Assessment of mitochondrial DNA damage in little brown bats (Myotis lucifugus) collected near a mercury-contaminated river.

Abstract

Historical discharges of Hg into the South River near the town of Waynesboro, VA, USA, have resulted in persistently elevated Hg concentrations in sediment, surface water, ground water, soil, and wildlife downstream of the discharge site. In the present study, we examined mercury (Hg) levels in in little brown bats (Myotis lucifugus) from this location and assessed the utility of a non-destructively collected tissue sample (wing punch) for determining mitochondrial DNA (mtDNA) damage in Hg exposed bats. Bats captured 1 and 3 km from the South River, exhibited significantly higher levels of total Hg (THg) in blood and fur than those from the reference location.

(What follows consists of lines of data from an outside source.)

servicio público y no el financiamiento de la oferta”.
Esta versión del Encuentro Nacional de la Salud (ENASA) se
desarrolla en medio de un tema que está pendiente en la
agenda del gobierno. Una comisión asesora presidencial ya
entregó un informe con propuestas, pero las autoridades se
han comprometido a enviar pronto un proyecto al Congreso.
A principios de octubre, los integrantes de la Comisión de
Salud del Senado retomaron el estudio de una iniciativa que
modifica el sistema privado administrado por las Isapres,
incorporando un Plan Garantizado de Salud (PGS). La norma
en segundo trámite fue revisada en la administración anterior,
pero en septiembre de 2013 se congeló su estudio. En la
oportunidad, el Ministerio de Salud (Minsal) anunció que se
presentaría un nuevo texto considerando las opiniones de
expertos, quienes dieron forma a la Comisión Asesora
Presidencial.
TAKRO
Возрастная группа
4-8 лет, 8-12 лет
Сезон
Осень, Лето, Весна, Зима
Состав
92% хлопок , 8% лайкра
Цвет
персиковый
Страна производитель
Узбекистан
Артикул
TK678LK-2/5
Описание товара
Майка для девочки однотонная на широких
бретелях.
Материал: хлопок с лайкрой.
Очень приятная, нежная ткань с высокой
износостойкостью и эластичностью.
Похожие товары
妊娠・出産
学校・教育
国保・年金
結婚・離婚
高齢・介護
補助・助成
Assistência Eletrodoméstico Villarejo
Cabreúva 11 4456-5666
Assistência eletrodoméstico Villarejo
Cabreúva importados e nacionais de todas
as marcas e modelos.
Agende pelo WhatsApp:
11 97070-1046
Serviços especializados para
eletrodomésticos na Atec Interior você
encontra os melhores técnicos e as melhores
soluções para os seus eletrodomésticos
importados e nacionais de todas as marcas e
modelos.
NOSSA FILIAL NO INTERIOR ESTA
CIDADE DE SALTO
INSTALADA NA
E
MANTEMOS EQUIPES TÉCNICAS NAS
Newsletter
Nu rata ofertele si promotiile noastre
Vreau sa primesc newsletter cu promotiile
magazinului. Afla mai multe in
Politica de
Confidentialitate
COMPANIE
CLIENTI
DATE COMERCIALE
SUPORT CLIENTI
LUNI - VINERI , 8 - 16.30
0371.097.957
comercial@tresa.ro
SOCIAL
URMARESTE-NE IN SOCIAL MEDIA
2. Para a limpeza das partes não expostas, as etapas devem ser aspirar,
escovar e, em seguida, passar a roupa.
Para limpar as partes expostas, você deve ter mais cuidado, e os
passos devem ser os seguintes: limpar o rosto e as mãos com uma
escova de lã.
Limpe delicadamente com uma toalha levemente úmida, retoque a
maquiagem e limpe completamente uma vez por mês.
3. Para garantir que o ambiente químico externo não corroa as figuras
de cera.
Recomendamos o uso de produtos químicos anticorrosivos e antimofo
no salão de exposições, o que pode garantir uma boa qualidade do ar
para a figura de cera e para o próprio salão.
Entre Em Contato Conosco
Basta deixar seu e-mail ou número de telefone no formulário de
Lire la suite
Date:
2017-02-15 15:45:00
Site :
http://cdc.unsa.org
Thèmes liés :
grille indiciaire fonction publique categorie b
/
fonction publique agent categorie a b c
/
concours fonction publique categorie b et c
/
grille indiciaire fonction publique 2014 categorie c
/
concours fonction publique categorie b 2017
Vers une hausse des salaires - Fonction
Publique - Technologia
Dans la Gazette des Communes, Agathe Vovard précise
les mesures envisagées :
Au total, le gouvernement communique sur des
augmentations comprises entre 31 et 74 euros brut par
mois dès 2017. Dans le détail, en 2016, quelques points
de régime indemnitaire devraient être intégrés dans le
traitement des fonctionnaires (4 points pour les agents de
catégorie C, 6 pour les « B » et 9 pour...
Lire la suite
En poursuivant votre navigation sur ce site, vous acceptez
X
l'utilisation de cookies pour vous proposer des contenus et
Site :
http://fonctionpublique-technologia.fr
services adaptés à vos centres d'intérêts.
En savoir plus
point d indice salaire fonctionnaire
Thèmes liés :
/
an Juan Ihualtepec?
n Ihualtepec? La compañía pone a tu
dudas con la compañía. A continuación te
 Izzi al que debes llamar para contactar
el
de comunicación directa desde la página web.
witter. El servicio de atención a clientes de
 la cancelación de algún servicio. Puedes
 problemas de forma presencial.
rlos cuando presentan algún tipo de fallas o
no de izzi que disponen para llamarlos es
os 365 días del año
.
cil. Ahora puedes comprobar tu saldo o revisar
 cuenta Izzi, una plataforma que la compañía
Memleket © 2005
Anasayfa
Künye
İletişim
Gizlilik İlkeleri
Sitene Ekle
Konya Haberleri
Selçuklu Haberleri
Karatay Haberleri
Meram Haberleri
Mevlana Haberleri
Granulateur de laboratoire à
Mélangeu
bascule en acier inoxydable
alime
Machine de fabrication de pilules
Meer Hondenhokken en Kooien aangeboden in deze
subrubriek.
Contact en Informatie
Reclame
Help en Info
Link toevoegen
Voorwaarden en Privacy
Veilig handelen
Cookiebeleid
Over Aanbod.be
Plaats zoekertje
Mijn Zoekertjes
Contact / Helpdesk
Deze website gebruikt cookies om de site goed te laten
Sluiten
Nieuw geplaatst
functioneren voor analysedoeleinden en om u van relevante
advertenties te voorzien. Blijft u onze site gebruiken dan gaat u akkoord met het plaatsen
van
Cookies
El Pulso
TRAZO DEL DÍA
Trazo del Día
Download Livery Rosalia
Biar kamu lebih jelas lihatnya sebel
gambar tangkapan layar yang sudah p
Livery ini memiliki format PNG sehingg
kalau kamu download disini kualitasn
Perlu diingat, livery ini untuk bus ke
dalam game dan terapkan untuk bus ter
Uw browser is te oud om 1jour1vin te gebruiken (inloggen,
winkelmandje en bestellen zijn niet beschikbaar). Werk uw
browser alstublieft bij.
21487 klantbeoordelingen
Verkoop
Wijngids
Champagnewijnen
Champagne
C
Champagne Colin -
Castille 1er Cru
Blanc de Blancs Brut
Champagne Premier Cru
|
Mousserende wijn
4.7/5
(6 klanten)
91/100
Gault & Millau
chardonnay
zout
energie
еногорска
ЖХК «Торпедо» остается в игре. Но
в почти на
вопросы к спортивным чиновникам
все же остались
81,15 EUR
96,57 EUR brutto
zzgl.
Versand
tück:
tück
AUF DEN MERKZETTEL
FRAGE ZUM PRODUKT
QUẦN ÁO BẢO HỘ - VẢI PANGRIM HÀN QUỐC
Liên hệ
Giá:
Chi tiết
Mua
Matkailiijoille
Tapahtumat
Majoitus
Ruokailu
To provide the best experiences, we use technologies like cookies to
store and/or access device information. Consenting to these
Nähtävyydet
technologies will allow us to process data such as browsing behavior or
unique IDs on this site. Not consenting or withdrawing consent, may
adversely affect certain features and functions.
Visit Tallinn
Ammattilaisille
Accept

We compared levels of mtDNA damage using real-time quantitative PCR (qPCR) analysis of two distinct regions of mtDNA. Genotoxicity is among the many known toxic effects of Hg, resulting from direct interactions with DNA or from oxidative damage. Because it lacks many of the protective protein structures and repair mechanisms associated with nuclear DNA, mtDNA is more sensitive to the effects of genotoxic chemicals and therefore may be a useful biomarker in chronically exposed organisms. Significantly higher levels of damage were observed in both regions of mtDNA in bats captured 3 km from the river than in controls. However, levels of mtDNA damage exhibited weak correlations with fur and blood THg levels, suggesting that other factors may play a role in the site-specific differences.